La CGT, qui buvait un coup et écoutait de la musique à Gloriette, est encerclée par des dizaines de policiers cagoulés. Charges, coups, grenades et gaz. Tout y passe pour terroriser des syndicalistes. Plusieurs personnes sont embarquées, dont un homme ensanglanté à la tête. Scène terrifiante.

La situation semble compliquée, mais un cortège parvient tout de même à repartir vers le centre. Le soleil est de retour. Il va semer la pagaille et tenir la rue pendant des heures. Les derniers groupes ne seront dispersés qu’en fin d’après-midi dans le secteur de Vincent Gâche.

Pendant ce temps, un groupe de syndicalistes à vélo déambule avec des sacs poubelle. Un tas d’ordures est posé devant l’hôtel de luxe Radisson Blu, au cœur du quartier le plus chic de Nantes. Un autre devant une agence BNP Place Royale. Action maline qui déjoue la répression.

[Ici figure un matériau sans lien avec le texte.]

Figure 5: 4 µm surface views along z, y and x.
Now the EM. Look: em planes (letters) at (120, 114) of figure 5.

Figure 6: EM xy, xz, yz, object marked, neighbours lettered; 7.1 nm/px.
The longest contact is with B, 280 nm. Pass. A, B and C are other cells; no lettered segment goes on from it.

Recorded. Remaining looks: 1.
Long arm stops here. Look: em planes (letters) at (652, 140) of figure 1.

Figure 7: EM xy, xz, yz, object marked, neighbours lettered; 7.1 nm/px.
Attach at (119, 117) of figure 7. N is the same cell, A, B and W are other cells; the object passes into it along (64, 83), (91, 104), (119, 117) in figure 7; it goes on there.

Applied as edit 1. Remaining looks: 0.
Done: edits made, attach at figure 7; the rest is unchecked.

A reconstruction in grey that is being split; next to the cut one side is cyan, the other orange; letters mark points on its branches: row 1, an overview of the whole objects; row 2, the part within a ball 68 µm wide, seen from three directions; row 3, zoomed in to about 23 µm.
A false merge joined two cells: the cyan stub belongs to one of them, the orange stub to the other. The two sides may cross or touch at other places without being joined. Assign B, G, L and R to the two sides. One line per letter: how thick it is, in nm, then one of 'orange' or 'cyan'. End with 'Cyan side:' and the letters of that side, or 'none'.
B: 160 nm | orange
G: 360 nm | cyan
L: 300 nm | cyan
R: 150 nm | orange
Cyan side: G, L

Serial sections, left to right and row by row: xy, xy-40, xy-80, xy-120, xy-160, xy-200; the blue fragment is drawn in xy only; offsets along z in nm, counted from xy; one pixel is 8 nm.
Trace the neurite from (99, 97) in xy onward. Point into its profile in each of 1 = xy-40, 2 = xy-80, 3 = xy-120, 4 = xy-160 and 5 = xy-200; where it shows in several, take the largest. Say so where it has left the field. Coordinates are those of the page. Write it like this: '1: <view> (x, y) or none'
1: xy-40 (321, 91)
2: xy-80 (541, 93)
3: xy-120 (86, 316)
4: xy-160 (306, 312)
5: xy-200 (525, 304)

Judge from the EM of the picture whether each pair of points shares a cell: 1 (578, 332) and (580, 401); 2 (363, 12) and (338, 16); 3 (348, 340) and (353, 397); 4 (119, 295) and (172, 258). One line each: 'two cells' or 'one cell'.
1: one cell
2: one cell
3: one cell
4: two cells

Mais la police organise une chasse à l’homme. La BAC débarque dans des bars à la recherche de manifestant-es. Deux personnes sont arrêtées dans un troquet. Un jeune homme est suivi dans un Carrefour et arrêté la lèvre en sang. Le régime de terreur du préfet de Nantes semble franchir de nouvelles limites à chaque manifestation. Il y a vraisemblablement un grand nombre d’interpellations. Mais les autorités sont en train de révolter une ville entière. La partie est donc loin d’être terminée.


Rendez-vous ce vendredi soir, 18h au miroir d’eau, après la décision du Conseil Constitutionnel.